[lbo-talk] The long march from Yenan to Barclays

Carrol Cox cbcox at ilstu.edu
Wed Jul 25 10:28:08 PDT 2007


Marvin Gandall wrote:
>
> Implicit, of course, in the notion of imperialism is the control it gives
> the lending countries over the economic and political development of the
> debtor nations. It remains to be seen how this will play out, for example,
> in China's case. The Chinese government lends on more favourable terms than
> do those of the OECD countries, and though the heightened activity of
> China's banks, energy and other corporations have raised some concern in
> Africa and elsewhere, the Chinese still seem to be mostly viewed as
> counterweights to rather than adjuncts of imperialism. Certainly, at this
> stage, China can't be said to control the domestic or foreign policy of its
> largest debtor, the US, (if only) although its role in financing the US
> current account deficit has given it invaluable leverage against US
> protectionist efforts to block its exports and against efforts of the US
> state to isolate it militarily and diplomatically.

A few observations (with no attempt at analysis).

Mao predicted long ago that if China ever "changed its color" it would become a serious enemy of the world's peoples. And while counterweights to u.s. power are greatly to be desired, the points 'New Angel' made about Europe would certainly apply to China also were it to become a major capitalist power. (Let us not forget that France was _the_ prime villain in the Rwanda genocide and that Germany was _the_ prime villain, to begin with, in the ravagaing of Yugoslavia. The U.S. represents the greater evil in the world today merely because it is militarily the strongest of the capitalist nations, not from any inherent features of u.s. culture or 'national character.'

As different as were Lenin & Luxemburg in their analysis of imperial power, and as outmoded that analysis now is, they were in agreement on one point, that the "successes of capitalism" could not be universalized -- that the living standards of the working classes of the core capitalist nations would never be equaled outside that core. This has not yet been disproven.

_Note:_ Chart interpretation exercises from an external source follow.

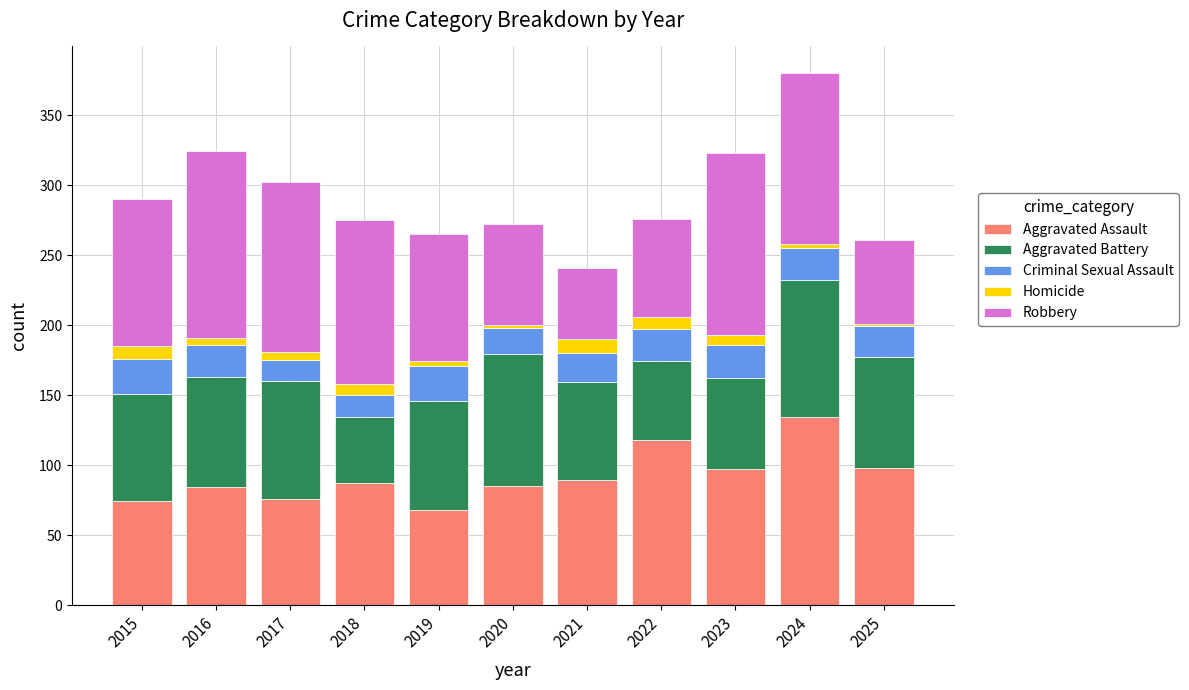

The value of Aggravated Assault at 2023 is 97. True or false?

True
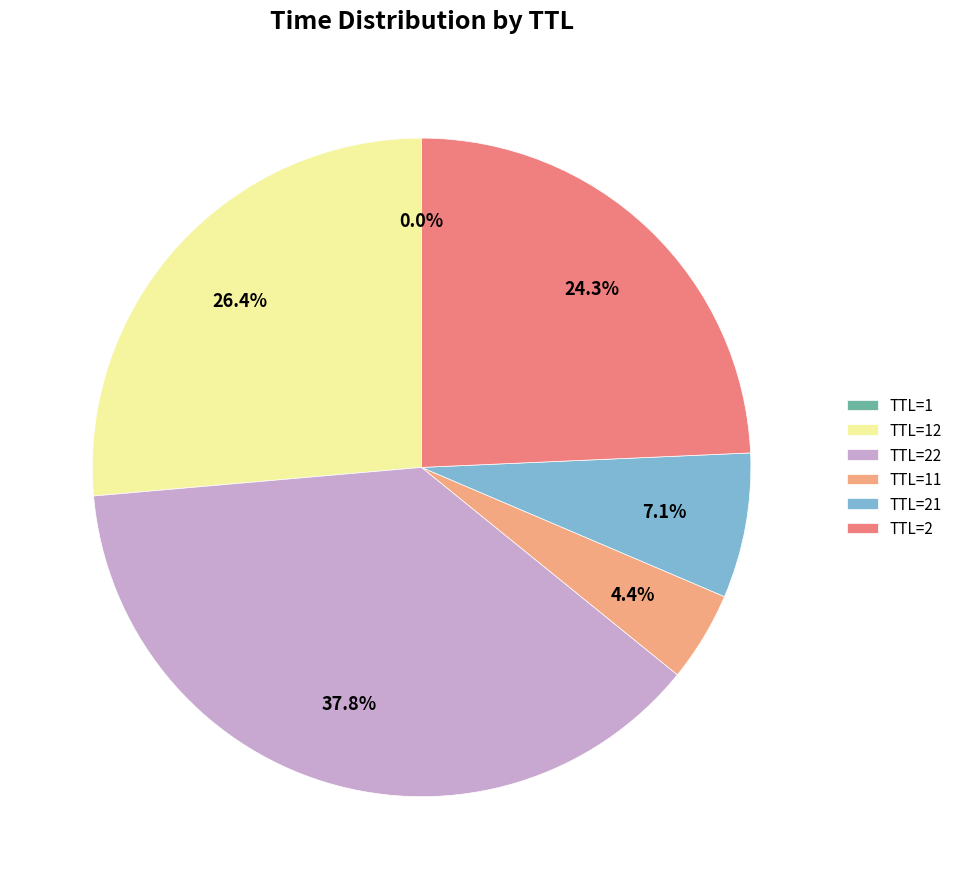

How much of the chart is everything except TTL=21?

92.9%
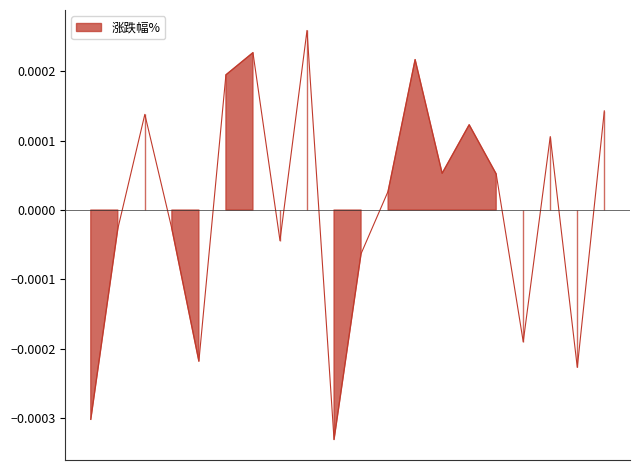

List the labels in order of value, largest first.

2022-11-24, 2022-11-22, 2022-11-30, 2022-11-21, 2022-12-09, 2022-11-16, 2022-12-02, 2022-12-07, 2022-12-01, 2022-12-05, 2022-11-29, 2022-11-15, 2022-11-17, 2022-11-23, 2022-11-28, 2022-12-06, 2022-11-18, 2022-12-08, 2022-11-14, 2022-11-25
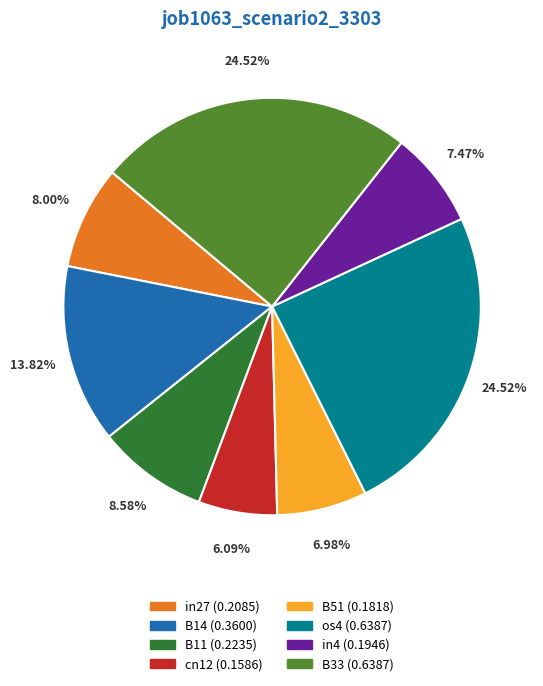

To the nearest percent, what is the difference between the B51 and B14 slice percentages?

7%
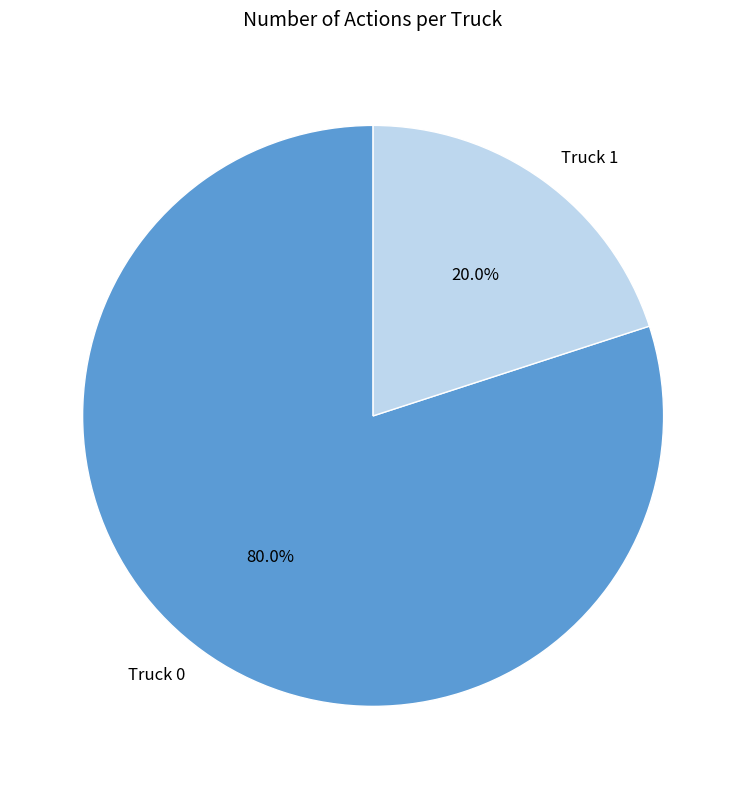

The Truck 1 slice represents 13% of the pie. True or false?

False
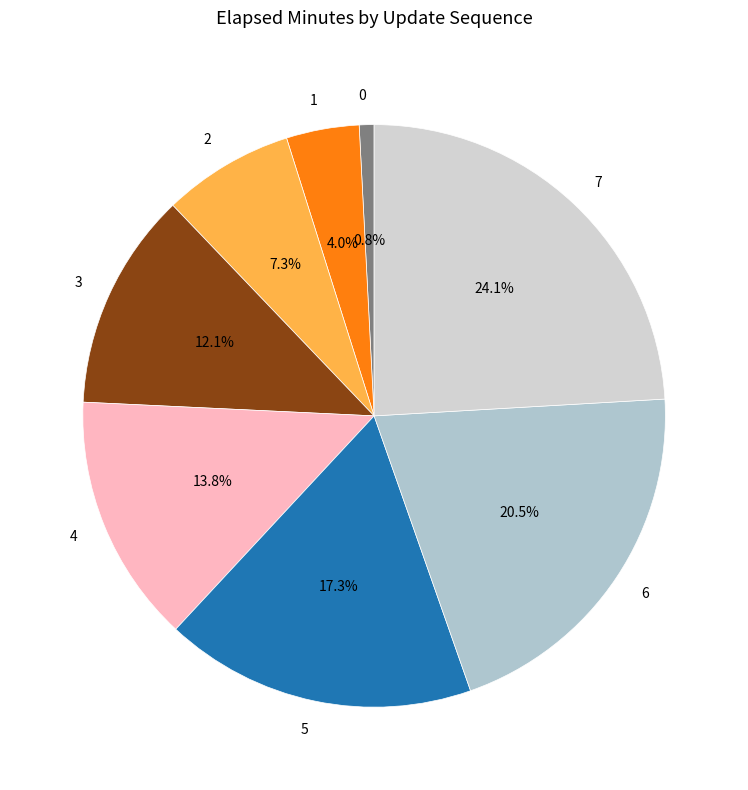

Count the number of slices in the pie.

8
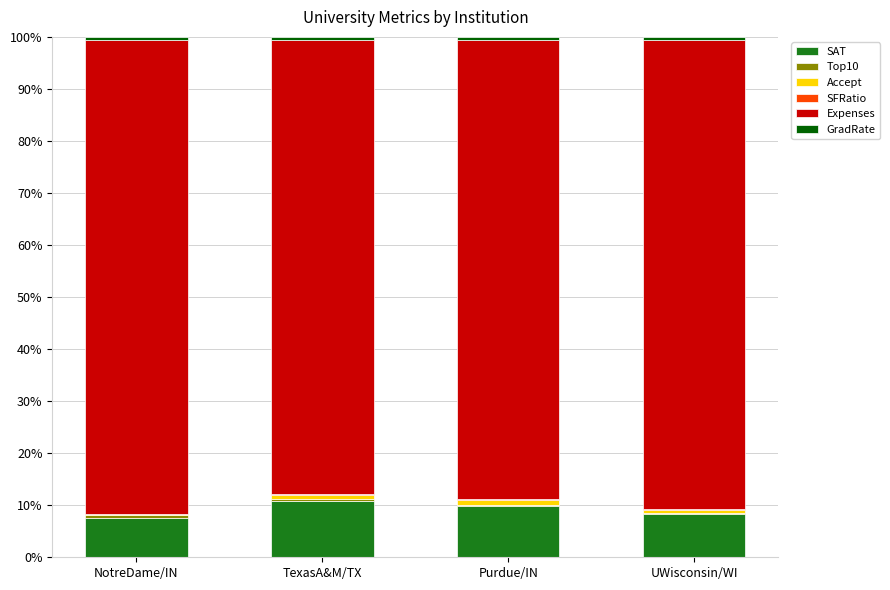

What is the maximum value for SAT?

10.8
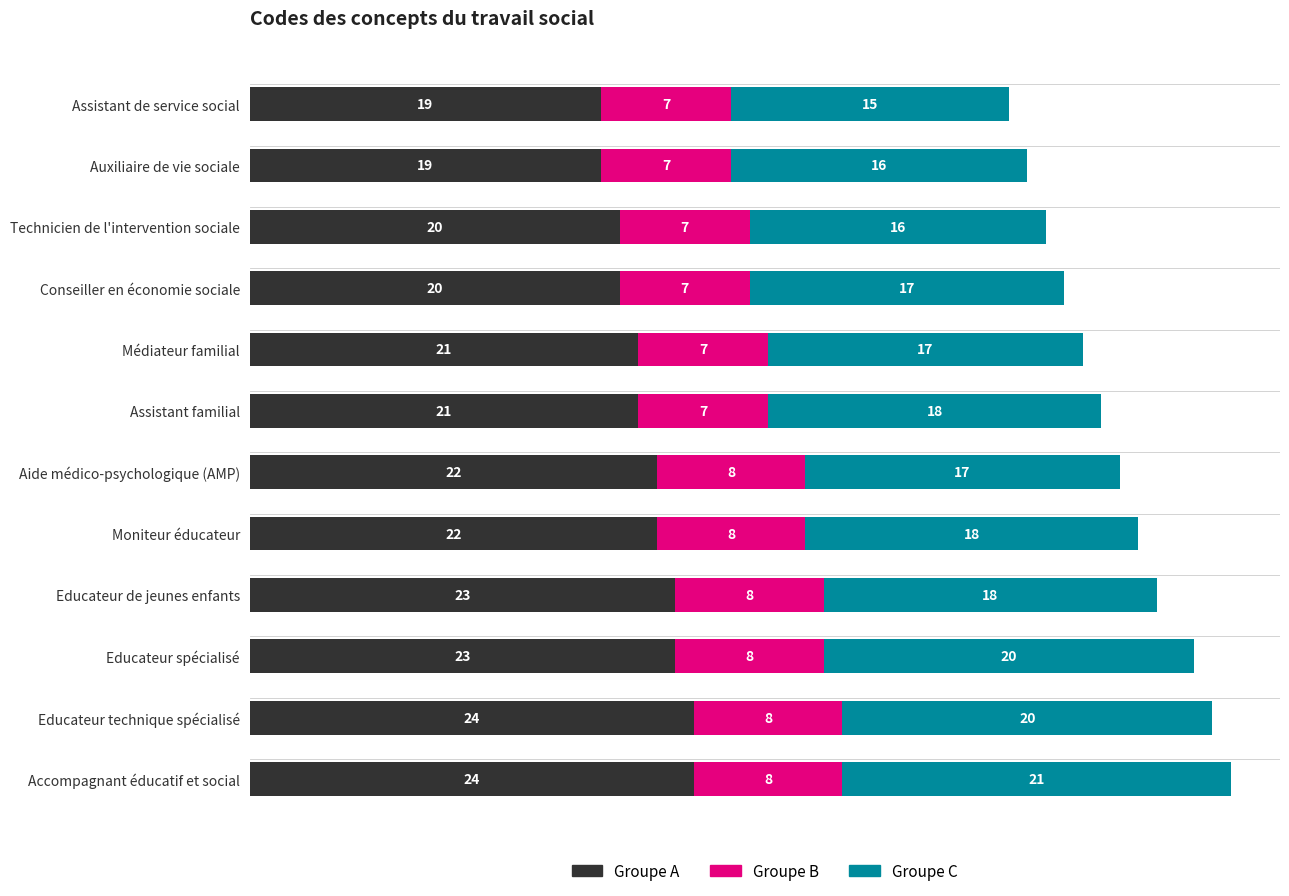

What is the total value across all series at Médiateur familial?

45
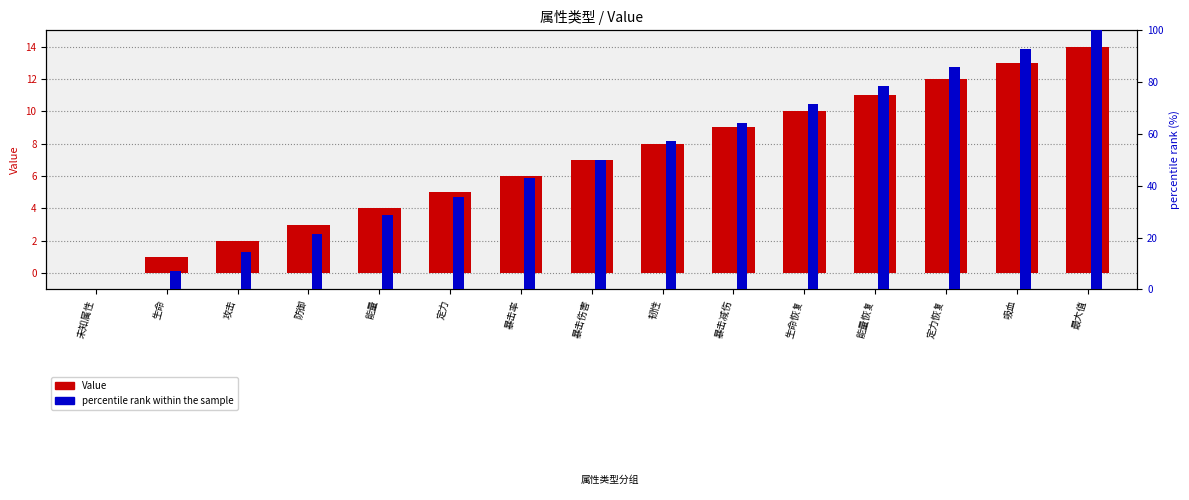

Reading right to left, extract all data points from this chart.

Value: 最大值=14.0	吸血=13.0	定力恢复=12.0	能量恢复=11.0	生命恢复=10.0	暴击减伤=9.0	韧性=8.0	暴击伤害=7.0	暴击率=6.0	定力=5.0	能量=4.0	防御=3.0	攻击=2.0	生命=1.0	未知属性=0.0
percentile rank within the sample: 最大值=100.0	吸血=92.9	定力恢复=85.7	能量恢复=78.6	生命恢复=71.4	暴击减伤=64.3	韧性=57.1	暴击伤害=50.0	暴击率=42.9	定力=35.7	能量=28.6	防御=21.4	攻击=14.3	生命=7.1	未知属性=0.0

Have workers in the u.s. benefitted as much from cheap commodities imprted from China et al as they have suffered in their wages and working conditions from that same fact? Imperialism _never_ greatly benefitted the bulk of the population of the imperialist nations (and this was even true of pre-capitalist empires) but only sectors of their ruling classes and some strata of other classes. The chapter on the working day in Capital illustrates that.